Judd has spent his career in the Irving, Texas regional office of Ford Credit. During this time, he has helped coordinate or lead more than 225 volunteer projects. The three organizations he highlights here have benefited from a two-prong approach by company volunteers: participating in each organization's major drives or events—and collecting at the office to enhance the giving.

8 young adults casually dressed, one Ford blue T-shirt back to camera, surrounded by pallet of cardboard boxes, with open boxes in front of them on a cart

North Texas Food Bank, Plano
Volunteers are invaluable at the food bank, Judd said. Each year volunteers from the community give some 60,000 hours of their time feeding thousands of residents. This includes 60 Ford Credit volunteers who donate an average of 500 hours preparing meals and packing food boxes.

"Without exception, after team members have their first experience at the food bank, they are eager to go a second and third time," Judd said.

Additionally, the office holds an annual canned food drive in which employees donate a couple of cans each to the food bank. The drive has become a competition between departments, with the winning team being treated to a pizza party.

"Our efforts have produced donations over the last two years of approximately 2,000 pounds of canned food for distribution to the disadvantaged in the Dallas area," he said.

The Salvation Army
Christmastime belongs to the Salvation Army. From volunteer bellringers to corporate donors, the Salvation Army relies on worldwide goodwill to make sure the poorest families have food and gifts for the holidays.

Tables with assorted baskets and items with a sheet of paper positioned in front of each item

In North Texas, Judd organizes teams to participate in an Angel Adoption program for his colleagues who are posted at nearby malls asking shoppers to adopt and buy gifts for an "angel"—a local child. The volunteers explain the process of purchasing and returning the gifts to a Salvation Army office or warehouse.

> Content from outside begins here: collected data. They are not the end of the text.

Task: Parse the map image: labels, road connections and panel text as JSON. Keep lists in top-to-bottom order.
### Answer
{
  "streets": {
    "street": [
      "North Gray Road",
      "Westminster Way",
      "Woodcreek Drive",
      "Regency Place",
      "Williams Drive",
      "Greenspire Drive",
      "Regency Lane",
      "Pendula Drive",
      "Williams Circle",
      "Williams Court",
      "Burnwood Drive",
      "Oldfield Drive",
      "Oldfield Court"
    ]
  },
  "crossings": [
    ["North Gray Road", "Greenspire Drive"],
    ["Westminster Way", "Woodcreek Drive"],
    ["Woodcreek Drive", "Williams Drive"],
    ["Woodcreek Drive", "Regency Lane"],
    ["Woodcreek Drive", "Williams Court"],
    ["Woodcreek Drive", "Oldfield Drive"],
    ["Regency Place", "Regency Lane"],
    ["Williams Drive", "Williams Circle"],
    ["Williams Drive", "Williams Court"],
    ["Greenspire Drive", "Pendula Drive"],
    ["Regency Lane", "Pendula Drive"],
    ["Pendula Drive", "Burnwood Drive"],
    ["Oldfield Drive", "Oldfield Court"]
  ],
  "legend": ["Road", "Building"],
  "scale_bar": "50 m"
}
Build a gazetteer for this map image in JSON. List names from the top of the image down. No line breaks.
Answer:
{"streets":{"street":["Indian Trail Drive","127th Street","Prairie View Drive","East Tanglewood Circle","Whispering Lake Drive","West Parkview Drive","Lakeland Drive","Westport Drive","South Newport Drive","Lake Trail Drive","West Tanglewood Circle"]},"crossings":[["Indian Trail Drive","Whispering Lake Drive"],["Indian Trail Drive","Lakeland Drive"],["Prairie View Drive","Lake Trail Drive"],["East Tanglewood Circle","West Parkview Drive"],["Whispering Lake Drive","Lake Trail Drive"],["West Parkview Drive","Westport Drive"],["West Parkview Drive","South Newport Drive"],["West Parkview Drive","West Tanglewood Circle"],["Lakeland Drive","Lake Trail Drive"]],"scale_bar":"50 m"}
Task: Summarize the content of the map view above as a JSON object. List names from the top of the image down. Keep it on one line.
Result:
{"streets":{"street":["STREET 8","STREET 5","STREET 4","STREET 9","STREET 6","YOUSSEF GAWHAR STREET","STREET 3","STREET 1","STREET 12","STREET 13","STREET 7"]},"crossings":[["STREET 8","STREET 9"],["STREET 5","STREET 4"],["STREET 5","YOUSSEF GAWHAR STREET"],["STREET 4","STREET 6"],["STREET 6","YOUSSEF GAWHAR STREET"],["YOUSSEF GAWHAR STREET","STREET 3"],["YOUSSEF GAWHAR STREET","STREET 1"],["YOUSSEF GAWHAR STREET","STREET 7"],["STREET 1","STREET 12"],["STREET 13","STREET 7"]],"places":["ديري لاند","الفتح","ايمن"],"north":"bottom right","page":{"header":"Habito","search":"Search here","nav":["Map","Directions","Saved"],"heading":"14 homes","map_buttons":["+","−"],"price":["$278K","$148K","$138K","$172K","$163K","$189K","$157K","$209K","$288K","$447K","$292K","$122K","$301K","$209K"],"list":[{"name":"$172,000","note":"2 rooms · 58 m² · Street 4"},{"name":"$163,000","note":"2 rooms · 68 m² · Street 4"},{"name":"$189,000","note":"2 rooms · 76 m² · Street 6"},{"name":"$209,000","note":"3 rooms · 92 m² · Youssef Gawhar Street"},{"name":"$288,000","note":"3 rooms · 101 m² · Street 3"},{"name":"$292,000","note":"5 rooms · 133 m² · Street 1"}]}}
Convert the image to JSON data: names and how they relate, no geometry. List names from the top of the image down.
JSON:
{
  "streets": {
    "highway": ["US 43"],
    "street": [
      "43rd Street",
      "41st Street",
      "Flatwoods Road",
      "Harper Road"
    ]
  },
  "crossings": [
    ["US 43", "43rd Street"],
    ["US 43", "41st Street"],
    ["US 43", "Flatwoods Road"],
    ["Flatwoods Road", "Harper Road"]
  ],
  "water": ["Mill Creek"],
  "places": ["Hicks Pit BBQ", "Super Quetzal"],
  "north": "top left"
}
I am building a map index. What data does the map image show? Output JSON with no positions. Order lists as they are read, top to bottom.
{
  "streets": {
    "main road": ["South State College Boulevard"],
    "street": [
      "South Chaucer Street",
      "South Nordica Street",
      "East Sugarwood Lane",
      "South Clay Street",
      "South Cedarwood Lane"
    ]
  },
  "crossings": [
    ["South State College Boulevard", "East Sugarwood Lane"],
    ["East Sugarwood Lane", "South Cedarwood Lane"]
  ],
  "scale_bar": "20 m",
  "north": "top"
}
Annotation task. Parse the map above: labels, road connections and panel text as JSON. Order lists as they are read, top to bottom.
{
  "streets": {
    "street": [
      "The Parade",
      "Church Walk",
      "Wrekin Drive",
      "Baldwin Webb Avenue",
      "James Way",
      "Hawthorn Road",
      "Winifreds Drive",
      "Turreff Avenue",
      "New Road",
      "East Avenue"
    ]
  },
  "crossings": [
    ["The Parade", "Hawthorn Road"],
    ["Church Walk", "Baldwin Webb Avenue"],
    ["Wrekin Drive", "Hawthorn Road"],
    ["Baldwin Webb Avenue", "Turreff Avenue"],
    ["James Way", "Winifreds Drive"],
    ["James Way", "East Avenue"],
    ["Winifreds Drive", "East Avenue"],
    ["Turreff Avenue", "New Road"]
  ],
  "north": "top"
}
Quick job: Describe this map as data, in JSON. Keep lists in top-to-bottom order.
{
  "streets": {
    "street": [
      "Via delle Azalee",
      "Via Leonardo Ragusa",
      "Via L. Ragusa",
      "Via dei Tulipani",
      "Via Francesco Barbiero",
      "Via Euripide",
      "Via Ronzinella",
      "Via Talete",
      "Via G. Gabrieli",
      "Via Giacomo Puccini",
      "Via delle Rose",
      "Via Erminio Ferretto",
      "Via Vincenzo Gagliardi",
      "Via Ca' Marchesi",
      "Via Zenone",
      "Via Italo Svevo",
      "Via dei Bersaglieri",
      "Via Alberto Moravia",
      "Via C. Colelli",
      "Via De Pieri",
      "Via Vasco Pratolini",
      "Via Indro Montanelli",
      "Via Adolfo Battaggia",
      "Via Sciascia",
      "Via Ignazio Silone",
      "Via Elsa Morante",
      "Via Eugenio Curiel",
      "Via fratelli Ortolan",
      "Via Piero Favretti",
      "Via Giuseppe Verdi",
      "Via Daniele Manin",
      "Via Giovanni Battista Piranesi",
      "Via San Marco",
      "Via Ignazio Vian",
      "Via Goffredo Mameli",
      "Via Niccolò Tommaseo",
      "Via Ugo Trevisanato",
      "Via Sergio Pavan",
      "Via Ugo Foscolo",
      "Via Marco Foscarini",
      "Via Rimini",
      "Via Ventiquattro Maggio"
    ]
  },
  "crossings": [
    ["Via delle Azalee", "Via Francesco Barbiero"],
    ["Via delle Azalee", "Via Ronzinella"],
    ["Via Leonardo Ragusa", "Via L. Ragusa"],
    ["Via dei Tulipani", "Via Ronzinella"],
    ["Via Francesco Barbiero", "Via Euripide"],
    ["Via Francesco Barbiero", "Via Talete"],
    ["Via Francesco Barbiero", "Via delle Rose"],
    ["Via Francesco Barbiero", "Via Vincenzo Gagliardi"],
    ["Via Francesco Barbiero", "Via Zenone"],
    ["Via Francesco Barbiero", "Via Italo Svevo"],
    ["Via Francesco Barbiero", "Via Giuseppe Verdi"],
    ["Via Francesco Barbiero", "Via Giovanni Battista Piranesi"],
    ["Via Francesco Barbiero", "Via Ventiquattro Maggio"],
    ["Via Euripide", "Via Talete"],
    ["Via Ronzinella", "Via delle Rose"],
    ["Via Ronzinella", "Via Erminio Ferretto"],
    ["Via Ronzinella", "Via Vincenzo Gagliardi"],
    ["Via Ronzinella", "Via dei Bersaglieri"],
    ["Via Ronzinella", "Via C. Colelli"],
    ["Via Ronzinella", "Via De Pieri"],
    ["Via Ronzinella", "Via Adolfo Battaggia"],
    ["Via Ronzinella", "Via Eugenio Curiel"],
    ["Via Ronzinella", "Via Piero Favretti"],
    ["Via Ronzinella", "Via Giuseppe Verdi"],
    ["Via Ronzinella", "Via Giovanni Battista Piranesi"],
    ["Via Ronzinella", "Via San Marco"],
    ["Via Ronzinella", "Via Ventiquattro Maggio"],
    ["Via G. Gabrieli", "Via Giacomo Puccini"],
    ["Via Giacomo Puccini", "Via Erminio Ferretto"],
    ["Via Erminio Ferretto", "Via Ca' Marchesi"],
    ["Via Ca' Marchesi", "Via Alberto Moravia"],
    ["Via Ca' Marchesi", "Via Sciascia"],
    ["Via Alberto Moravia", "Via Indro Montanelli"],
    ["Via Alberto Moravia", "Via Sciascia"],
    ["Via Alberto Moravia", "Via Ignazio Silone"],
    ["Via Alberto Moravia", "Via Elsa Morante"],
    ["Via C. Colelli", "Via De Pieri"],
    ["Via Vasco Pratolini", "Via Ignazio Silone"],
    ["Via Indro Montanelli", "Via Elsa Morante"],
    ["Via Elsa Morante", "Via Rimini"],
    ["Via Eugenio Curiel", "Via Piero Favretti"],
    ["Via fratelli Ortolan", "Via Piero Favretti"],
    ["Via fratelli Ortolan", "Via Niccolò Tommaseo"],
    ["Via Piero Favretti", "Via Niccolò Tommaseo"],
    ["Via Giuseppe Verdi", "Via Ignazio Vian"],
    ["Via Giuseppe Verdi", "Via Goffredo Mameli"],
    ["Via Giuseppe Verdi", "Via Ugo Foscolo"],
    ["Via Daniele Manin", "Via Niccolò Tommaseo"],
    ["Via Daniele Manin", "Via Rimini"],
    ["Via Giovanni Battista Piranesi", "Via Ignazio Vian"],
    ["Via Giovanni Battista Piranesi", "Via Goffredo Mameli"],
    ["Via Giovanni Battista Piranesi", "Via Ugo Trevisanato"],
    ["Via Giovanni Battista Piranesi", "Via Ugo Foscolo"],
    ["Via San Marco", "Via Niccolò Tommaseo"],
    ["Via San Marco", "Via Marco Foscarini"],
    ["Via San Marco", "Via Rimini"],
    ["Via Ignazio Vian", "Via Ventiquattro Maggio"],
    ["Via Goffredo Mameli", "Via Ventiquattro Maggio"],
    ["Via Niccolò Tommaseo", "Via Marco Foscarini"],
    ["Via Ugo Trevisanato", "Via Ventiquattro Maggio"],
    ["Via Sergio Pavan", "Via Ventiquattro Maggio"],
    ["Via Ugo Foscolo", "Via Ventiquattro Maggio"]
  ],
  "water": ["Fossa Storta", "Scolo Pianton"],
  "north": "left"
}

Judd estimates that his office sends about 40 volunteers over the course of a few weeks each year, donating annually about 200 community service hours.

Additionally, Ford Credit team created its own Angel Adoption project in which employees have given more than 450 gifts valued at $6,000 to about 60 children.

Gary Judd wearing a blue T-shirt stands with four females in front of a North Texas Food Bank sign

"In most instances, the gifts the team provided make up Christmas for these children."

JDRF Dallas
Ford Credit employees have been having fun raising money for JDRF. From paying for the privilege of wearing shorts to work, enjoying a plate of loaded nachos prepared by the fellow employees during Cinco de Mayo or participating in an annual silent basket auction, the team has thought up unique ways to support type 1 diabetes research.

In five years, the team has raised $3,500 for JDRF. Its biggest effort is the annual auction of gift baskets where employees ask local merchants to donate their products or services. A typical year will see about 30 baskets on the auction table, earning about $1,300 total. Last year, however, they set a record: 60 baskets, raising $2,500.

"Paying for the option of wearing a hat or shorts to the office is a very popular event. This started as a summer event, but it has morphed into year-round. We can count on raising about $1,000 from people wanting to be comfortable at work in the Texas heat."

For Judd, being a giver was meant to be. He grew up with a single mom who struggled to make ends meet, yet he never knew. He always had food and clean clothes and enough to pay Little League fees and Boy Scout dues.

"I didn't learn until later that mom got help from our extended family and friends and our church," he said. "And that's why my grandfather's lessons resonate as they do. When everyone shares, no one goes without.

Managed by the Ford Motor Company Fund, the Ford Volunteer Corps is a global network of Ford employees and retirees who have contributed more than 1.7 million volunteer hours in community service projects since 2005. To celebrate 15 years of serving communities around the world, Ford Fund is recognizing 15 Ford Volunteer Corps All Stars—Ford employees who are dedicated to community service, and go above and beyond in their efforts to help people in need.